For the data below, transcribe the part that opens with the line containing "PDF: 7 kunda yetkazib berish" and closes with the line containing "Алантоин Химическа съставка, която", exactly and with no pictures.
*** Begin section ***
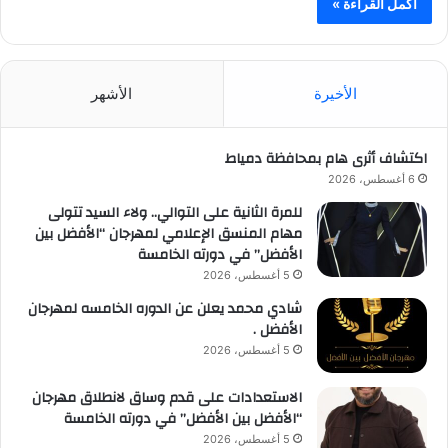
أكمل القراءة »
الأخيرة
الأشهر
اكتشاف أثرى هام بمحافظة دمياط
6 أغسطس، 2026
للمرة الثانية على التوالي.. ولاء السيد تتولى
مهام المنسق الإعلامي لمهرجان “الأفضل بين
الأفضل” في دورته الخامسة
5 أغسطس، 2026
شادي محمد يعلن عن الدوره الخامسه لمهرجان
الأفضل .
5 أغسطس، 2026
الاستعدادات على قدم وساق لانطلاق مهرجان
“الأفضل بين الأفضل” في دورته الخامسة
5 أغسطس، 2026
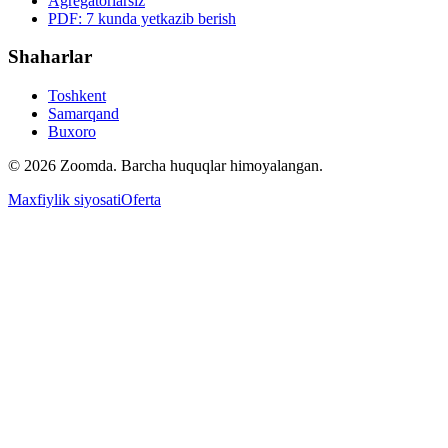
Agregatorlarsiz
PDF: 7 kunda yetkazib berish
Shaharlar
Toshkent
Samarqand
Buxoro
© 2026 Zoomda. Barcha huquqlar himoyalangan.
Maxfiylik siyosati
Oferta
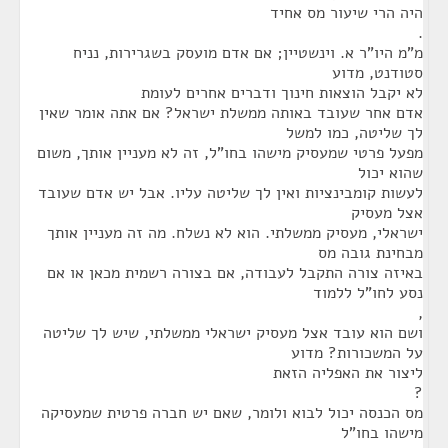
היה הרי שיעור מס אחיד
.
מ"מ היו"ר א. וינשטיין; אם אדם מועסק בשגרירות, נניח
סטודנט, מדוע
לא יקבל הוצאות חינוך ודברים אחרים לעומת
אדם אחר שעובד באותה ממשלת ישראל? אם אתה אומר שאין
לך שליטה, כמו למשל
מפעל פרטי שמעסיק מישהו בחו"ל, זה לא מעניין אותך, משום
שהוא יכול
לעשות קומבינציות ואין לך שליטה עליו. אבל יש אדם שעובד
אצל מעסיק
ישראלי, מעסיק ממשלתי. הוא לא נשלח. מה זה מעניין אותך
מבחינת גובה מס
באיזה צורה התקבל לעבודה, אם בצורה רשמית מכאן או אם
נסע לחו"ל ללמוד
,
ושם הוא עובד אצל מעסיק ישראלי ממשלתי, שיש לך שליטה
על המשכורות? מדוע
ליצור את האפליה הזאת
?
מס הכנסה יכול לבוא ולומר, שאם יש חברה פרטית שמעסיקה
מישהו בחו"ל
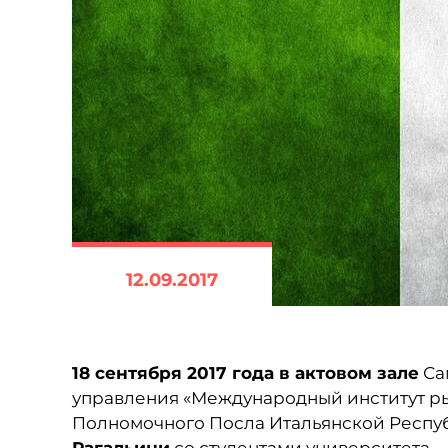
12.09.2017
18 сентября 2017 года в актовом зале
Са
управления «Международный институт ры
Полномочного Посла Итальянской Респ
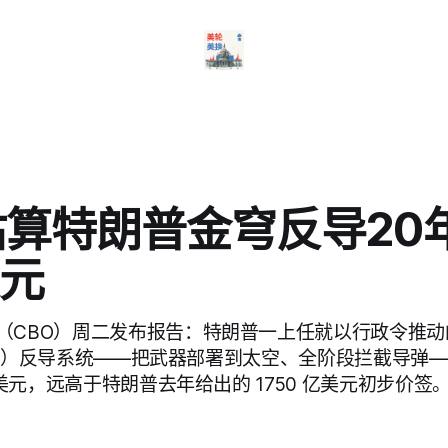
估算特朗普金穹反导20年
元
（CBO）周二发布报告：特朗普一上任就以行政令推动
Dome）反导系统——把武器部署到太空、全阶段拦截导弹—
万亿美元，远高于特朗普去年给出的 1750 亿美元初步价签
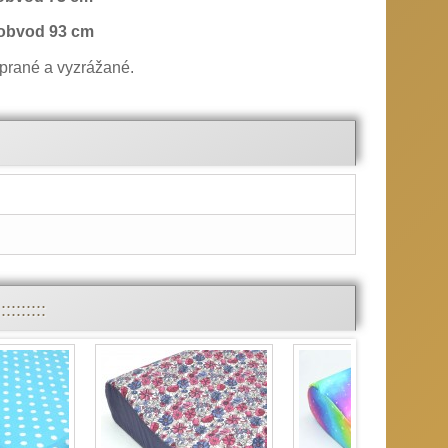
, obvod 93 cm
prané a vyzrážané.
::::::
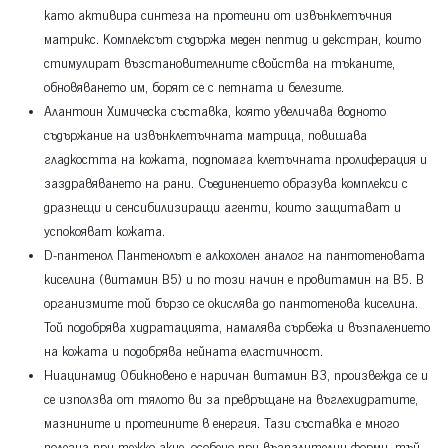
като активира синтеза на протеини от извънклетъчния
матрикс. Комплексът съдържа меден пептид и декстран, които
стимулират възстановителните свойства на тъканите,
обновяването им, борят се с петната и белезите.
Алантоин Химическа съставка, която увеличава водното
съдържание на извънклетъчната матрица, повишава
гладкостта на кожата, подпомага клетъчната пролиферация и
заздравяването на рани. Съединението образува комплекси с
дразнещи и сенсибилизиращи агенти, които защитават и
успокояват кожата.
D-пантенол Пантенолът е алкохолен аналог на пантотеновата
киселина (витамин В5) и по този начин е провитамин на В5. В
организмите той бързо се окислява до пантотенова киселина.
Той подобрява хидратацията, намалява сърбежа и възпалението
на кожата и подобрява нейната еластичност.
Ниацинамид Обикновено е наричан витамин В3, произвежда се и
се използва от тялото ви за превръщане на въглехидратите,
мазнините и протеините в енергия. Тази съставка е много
*** End section ***
*Your solution*:
PDF: 7 kunda yetkazib berish
Shaharlar
Toshkent
Samarqand
Buxoro
© 2026 Zoomda. Barcha huquqlar himoyalangan.
Maxfiylik siyosati
Oferta
היה הרי שיעור מס אחיד
.
מ"מ היו"ר א. וינשטיין; אם אדם מועסק בשגרירות, נניח
סטודנט, מדוע
לא יקבל הוצאות חינוך ודברים אחרים לעומת
אדם אחר שעובד באותה ממשלת ישראל? אם אתה אומר שאין
לך שליטה, כמו למשל
מפעל פרטי שמעסיק מישהו בחו"ל, זה לא מעניין אותך, משום
שהוא יכול
לעשות קומבינציות ואין לך שליטה עליו. אבל יש אדם שעובד
אצל מעסיק
ישראלי, מעסיק ממשלתי. הוא לא נשלח. מה זה מעניין אותך
מבחינת גובה מס
באיזה צורה התקבל לעבודה, אם בצורה רשמית מכאן או אם
נסע לחו"ל ללמוד
,
ושם הוא עובד אצל מעסיק ישראלי ממשלתי, שיש לך שליטה
על המשכורות? מדוע
ליצור את האפליה הזאת
?
מס הכנסה יכול לבוא ולומר, שאם יש חברה פרטית שמעסיקה
מישהו בחו"ל
12.09.2017
18 сентября 2017 года в актовом зале
Са
управления «Международный институт ры
Полномочного Посла Итальянской Респ
估算特朗普金穹反导20年
元
（CBO）周二发布报告：特朗普一上任就以行政令推动
Dome）反导系统——把武器部署到太空、全阶段拦截导弹—
万亿美元，远高于特朗普去年给出的 1750 亿美元初步价签
, obvod 93 cm
prané a vyzrážané.
::::::
като активира синтеза на протеини от извънклетъчния
матрикс. Комплексът съдържа меден пептид и декстран, които
стимулират възстановителните свойства на тъканите,
обновяването им, борят се с петната и белезите.
Алантоин Химическа съставка, която увеличава водното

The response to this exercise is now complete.